What you print should match the entries exactly, only without the pictures.

[Saved data entries]
*** Begin section ***

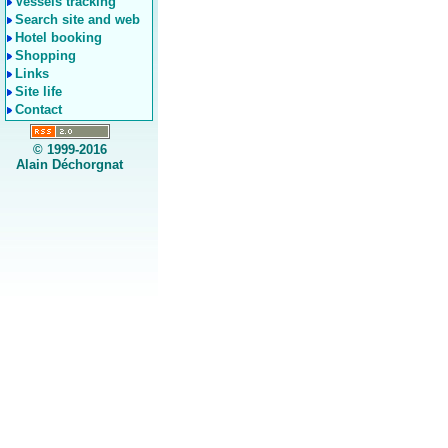
Vessels tracking
Search site and web
Hotel booking
Shopping
Links
Site life
Contact
© 1999-2016
Alain Déchorgnat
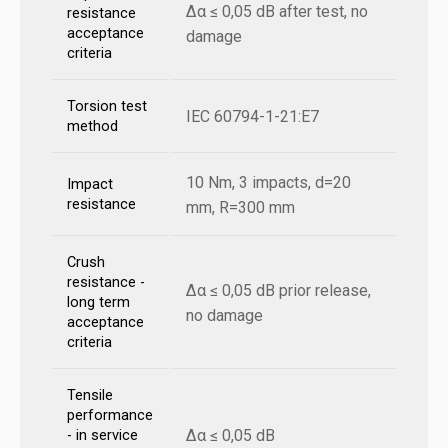
Δα ≤ 0,05 dB after test, no
resistance
acceptance
damage
criteria
Torsion test
IEC 60794-1-21:E7
method
10 Nm, 3 impacts, d=20
Impact
resistance
mm, R=300 mm
Crush
resistance -
Δα ≤ 0,05 dB prior release,
long term
no damage
acceptance
criteria
Tensile
performance
Δα ≤ 0,05 dB
- in service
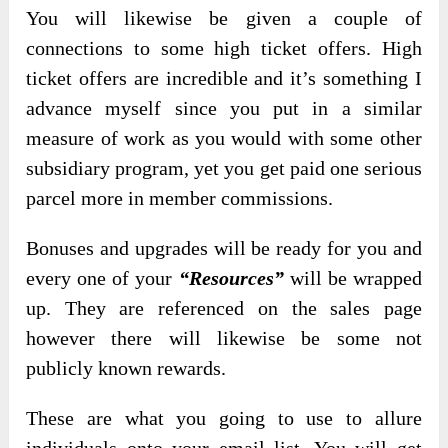
You will likewise be given a couple of
connections to some high ticket offers. High
ticket offers are incredible and it’s something I
advance myself since you put in a similar
measure of work as you would with some other
subsidiary program, yet you get paid one serious
parcel more in member commissions.
Bonuses and upgrades will be ready for you and
every one of your
“Resources”
will be wrapped
up. They are referenced on the sales page
however there will likewise be some not
publicly known rewards.
These are what you going to use to allure
individuals onto your email list. You will get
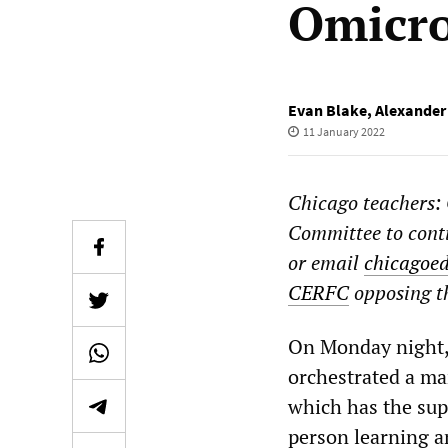
Omicro
Evan Blake
,
Alexande
11 January 2022
Chicago teachers:
Committee to conti
or email
chicagoe
CERFC
opposing th
On Monday night, 
orchestrated a ma
which has the supp
person learning a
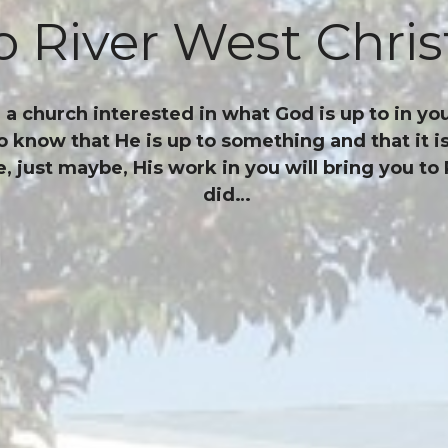
 River West Chris
 church interested in what God is up to in you
o know that He is up to something and that it 
just maybe, His work in you will bring you to 
did…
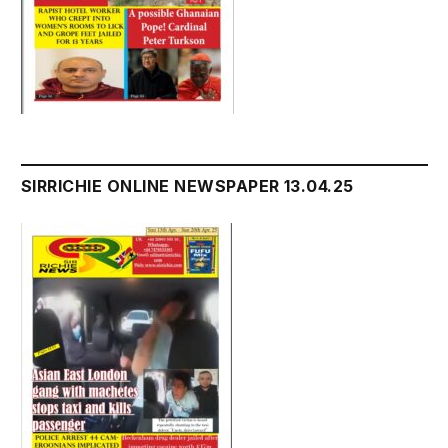
SIRRICHIE ONLINE NEWSPAPER 13.04.25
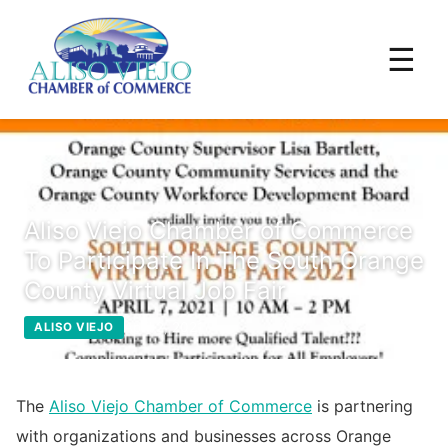
☰
Aliso Viejo Chamber of Commerce
To Participate In The South Orange
County Virtual Job Fair
April 2, 2021
ALISO VIEJO
The
Aliso Viejo Chamber of Commerce
is partnering
with organizations and businesses across Orange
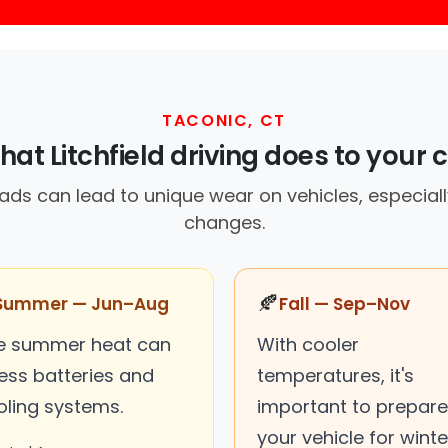
TACONIC, CT
at Litchfield driving does to your 
oads can lead to unique wear on vehicles, especial
changes.
🍂
Summer — Jun–Aug
Fall — Sep–Nov
e summer heat can
With cooler
ress batteries and
temperatures, it's
oling systems.
important to prepare
your vehicle for winte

*** End section ***

Solution to this task =>
Vessels tracking
Search site and web
Hotel booking
Shopping
Links
Site life
Contact
© 1999-2016
Alain Déchorgnat
Δα ≤ 0,05 dB after test, no
resistance
acceptance
damage
criteria
Torsion test
IEC 60794-1-21:E7
method
10 Nm, 3 impacts, d=20
Impact
resistance
mm, R=300 mm
Crush
resistance -
Δα ≤ 0,05 dB prior release,
long term
no damage
acceptance
criteria
Tensile
performance
Δα ≤ 0,05 dB
- in service
You will likewise be given a couple of
connections to some high ticket offers. High
ticket offers are incredible and it’s something I
advance myself since you put in a similar
measure of work as you would with some other
subsidiary program, yet you get paid one serious
parcel more in member commissions.
Bonuses and upgrades will be ready for you and
every one of your
“Resources”
will be wrapped
up. They are referenced on the sales page
however there will likewise be some not
publicly known rewards.
These are what you going to use to allure
individuals onto your email list. You will get
Omicro
Evan Blake
,
Alexande
11 January 2022
Chicago teachers:
Committee to conti
or email
chicagoe
CERFC
opposing th
On Monday night, 
orchestrated a ma
which has the supp
person learning a
 River West Chris
 church interested in what God is up to in you
o know that He is up to something and that it 
just maybe, His work in you will bring you to 
did…
SIRRICHIE ONLINE NEWSPAPER 13.04.25
☰
Aliso Viejo Chamber of Commerce
To Participate In The South Orange
County Virtual Job Fair
April 2, 2021
ALISO VIEJO
The
Aliso Viejo Chamber of Commerce
is partnering
with organizations and businesses across Orange
TACONIC, CT
at Litchfield driving does to your 
oads can lead to unique wear on vehicles, especial
changes.
🍂
Summer — Jun–Aug
Fall — Sep–Nov
e summer heat can
With cooler
ress batteries and
temperatures, it's
oling systems.
important to prepare
your vehicle for winte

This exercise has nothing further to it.